::: MATERIAL FOR THE TASK :::

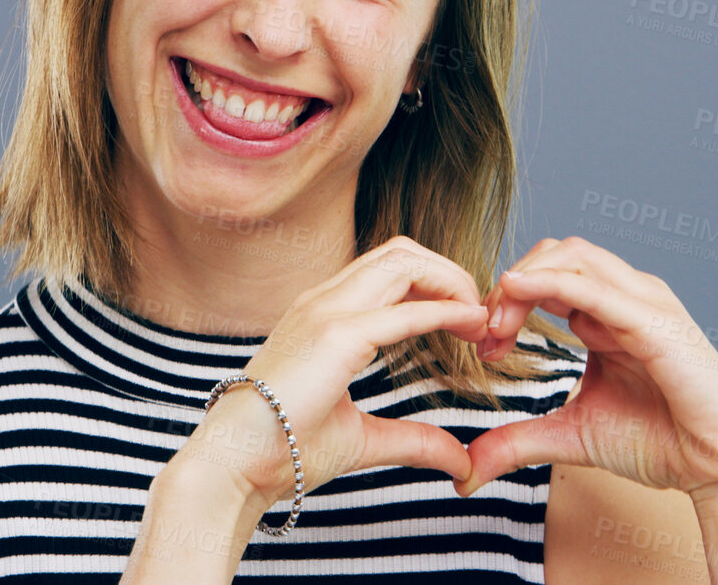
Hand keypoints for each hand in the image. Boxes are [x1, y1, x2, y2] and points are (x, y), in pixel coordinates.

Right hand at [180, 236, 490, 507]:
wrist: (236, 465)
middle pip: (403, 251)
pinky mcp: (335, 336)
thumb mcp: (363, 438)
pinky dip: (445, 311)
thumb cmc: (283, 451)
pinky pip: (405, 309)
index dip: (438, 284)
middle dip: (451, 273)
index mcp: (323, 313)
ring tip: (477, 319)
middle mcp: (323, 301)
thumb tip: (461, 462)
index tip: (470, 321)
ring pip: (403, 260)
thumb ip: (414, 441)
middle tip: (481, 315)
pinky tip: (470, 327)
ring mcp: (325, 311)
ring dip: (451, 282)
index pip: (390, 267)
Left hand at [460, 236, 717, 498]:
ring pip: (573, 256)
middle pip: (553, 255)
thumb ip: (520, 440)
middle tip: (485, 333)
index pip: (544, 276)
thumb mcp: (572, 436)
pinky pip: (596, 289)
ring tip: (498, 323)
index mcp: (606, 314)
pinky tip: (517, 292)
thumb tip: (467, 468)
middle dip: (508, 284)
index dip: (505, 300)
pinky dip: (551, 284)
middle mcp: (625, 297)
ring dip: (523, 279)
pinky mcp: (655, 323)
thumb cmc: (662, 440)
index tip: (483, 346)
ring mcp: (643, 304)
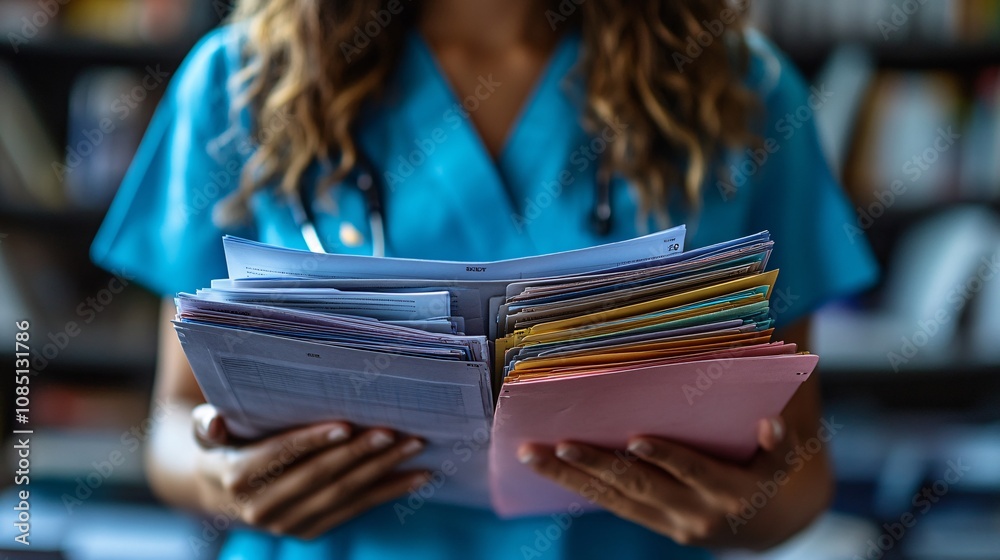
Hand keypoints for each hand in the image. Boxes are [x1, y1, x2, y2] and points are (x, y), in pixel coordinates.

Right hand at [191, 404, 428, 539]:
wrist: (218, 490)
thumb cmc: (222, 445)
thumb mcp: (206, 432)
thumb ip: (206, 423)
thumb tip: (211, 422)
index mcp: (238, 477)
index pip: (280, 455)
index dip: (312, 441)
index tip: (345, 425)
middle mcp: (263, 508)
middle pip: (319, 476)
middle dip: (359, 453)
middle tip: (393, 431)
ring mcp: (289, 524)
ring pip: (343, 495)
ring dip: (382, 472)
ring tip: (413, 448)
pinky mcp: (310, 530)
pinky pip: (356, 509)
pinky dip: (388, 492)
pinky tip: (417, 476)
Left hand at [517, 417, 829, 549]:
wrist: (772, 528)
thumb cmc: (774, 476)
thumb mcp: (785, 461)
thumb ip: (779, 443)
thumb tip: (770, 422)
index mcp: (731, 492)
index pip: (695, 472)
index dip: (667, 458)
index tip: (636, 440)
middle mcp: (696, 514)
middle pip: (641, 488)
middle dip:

:::
::: MATERIAL FOR THE TASK :::

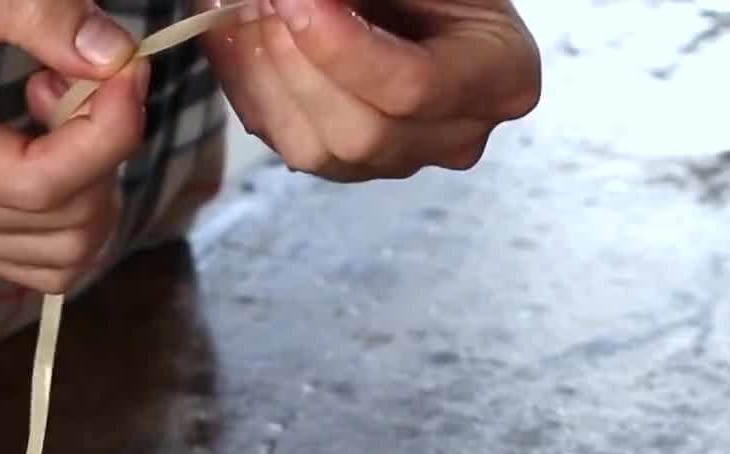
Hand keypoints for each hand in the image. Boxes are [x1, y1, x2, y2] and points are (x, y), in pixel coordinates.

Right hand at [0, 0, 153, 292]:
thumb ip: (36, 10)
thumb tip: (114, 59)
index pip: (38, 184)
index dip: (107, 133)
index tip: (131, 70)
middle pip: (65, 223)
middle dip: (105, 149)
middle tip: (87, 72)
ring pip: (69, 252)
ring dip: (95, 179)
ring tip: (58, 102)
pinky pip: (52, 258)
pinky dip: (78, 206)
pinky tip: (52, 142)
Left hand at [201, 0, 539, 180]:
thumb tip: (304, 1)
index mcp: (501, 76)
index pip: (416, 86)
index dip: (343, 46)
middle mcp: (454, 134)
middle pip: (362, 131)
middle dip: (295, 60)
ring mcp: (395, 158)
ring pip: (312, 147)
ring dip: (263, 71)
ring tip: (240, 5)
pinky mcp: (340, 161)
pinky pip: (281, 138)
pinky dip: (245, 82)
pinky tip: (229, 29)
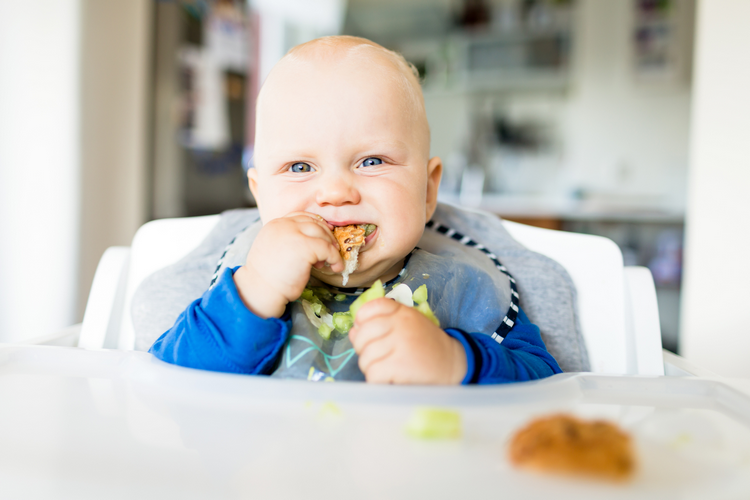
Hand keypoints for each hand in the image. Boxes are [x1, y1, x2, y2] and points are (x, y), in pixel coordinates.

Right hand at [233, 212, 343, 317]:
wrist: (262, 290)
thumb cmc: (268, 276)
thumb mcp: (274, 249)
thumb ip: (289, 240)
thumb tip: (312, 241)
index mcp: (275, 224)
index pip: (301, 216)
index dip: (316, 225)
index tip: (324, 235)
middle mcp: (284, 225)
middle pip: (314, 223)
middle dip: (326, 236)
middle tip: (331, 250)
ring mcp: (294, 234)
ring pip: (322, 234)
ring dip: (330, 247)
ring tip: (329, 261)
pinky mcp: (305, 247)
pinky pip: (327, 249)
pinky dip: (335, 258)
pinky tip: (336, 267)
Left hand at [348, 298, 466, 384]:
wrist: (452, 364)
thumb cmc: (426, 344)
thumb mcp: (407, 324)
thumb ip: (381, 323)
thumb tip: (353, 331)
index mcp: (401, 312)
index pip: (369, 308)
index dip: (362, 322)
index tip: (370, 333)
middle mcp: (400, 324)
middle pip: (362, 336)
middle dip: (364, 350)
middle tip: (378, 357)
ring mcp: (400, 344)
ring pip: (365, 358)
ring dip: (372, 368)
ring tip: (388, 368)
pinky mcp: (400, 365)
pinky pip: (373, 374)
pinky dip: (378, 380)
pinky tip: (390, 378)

:::
::: MATERIAL FOR THE TASK :::

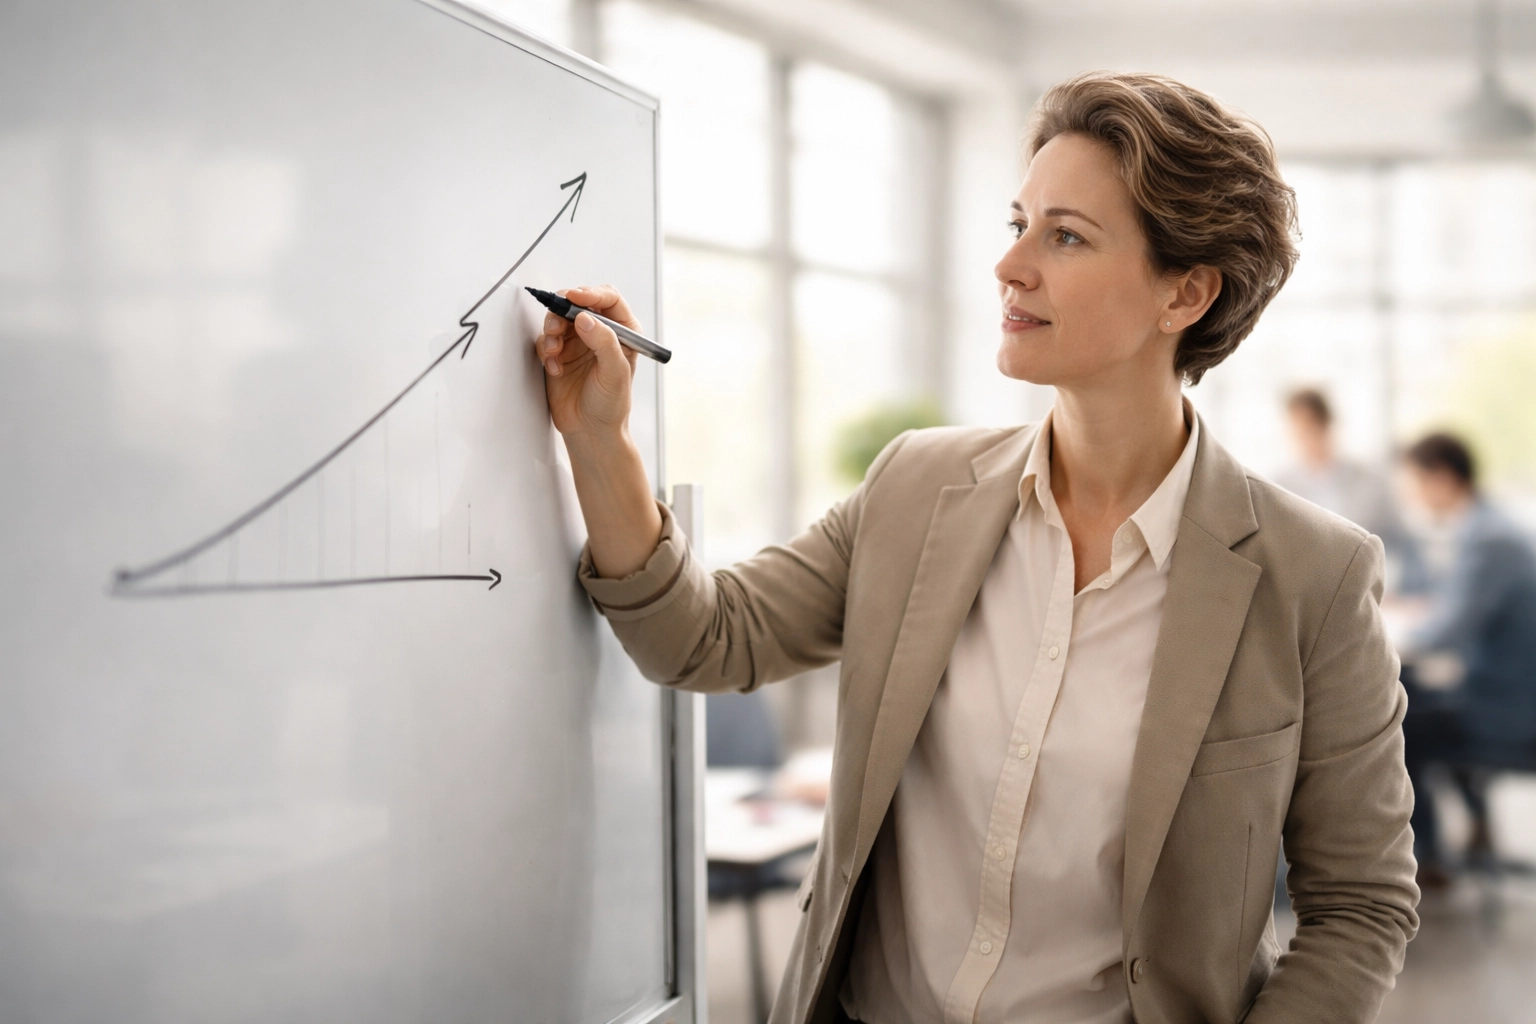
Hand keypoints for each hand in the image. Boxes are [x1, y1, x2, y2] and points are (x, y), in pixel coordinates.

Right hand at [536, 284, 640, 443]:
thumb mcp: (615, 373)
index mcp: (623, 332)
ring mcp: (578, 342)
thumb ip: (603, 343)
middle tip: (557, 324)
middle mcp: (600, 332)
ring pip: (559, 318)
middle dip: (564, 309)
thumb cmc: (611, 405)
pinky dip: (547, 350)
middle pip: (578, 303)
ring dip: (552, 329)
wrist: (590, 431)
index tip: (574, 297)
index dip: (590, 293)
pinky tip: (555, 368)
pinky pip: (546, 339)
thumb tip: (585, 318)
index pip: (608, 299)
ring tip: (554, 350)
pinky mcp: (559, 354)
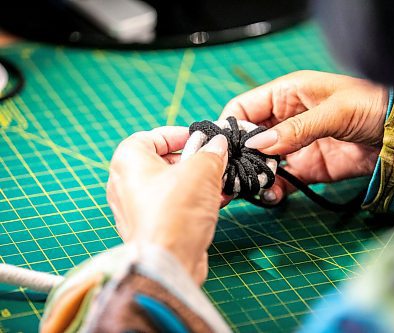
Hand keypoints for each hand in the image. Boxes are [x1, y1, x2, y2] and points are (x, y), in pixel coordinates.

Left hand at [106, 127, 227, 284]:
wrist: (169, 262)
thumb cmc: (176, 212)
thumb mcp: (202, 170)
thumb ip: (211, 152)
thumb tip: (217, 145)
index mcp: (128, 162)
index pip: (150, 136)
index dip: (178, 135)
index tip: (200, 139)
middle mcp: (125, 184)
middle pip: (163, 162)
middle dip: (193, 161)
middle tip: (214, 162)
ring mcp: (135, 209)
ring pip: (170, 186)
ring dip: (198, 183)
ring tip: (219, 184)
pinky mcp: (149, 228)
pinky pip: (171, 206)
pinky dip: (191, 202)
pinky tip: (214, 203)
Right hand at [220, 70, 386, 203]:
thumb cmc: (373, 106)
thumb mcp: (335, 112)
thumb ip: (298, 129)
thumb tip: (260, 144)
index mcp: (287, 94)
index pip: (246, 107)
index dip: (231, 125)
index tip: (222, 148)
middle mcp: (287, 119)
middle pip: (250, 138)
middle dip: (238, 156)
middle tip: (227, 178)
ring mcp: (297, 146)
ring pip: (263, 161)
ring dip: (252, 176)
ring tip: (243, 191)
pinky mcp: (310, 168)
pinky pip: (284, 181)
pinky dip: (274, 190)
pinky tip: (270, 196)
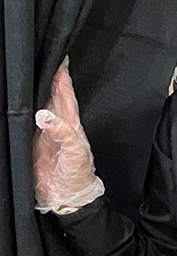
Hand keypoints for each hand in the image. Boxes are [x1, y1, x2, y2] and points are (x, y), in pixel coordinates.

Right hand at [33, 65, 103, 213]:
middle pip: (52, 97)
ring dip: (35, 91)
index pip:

:::

* EXERCISE DESCRIPTION
Looking at the records above, how many lines include "Left"? Please give the number and nothing more.

* ANSWER AREA
5